(WORK INSTRUCTIONS)
The answer should be an exact repeat of the stretch of material below from the line containing "st who has testified" through the line containing "and better from".

(MATERIAL TO PROCESS)

********

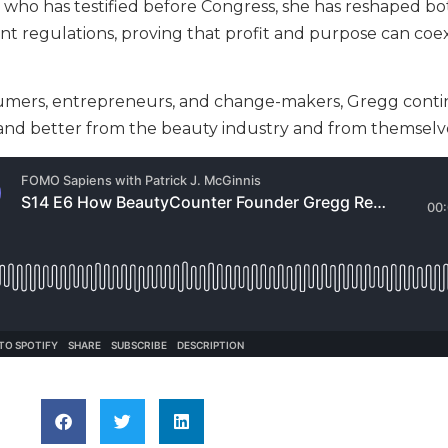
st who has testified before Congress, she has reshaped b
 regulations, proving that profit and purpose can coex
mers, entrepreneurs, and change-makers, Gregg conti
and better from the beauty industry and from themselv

********

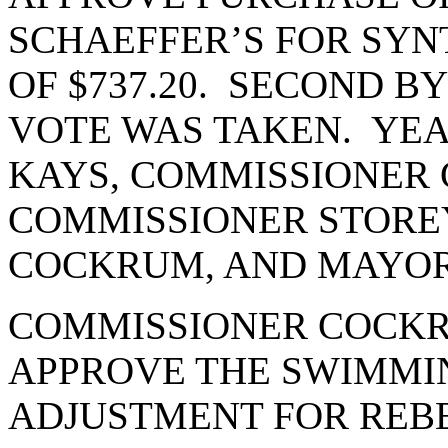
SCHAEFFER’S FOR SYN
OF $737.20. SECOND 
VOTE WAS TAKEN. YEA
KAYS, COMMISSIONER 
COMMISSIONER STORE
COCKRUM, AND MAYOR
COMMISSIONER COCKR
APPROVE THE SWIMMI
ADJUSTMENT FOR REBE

********

(TASK RESULT)
st who has testified before Congress, she has reshaped b
 regulations, proving that profit and purpose can coex
mers, entrepreneurs, and change-makers, Gregg conti
and better from the beauty industry and from themselv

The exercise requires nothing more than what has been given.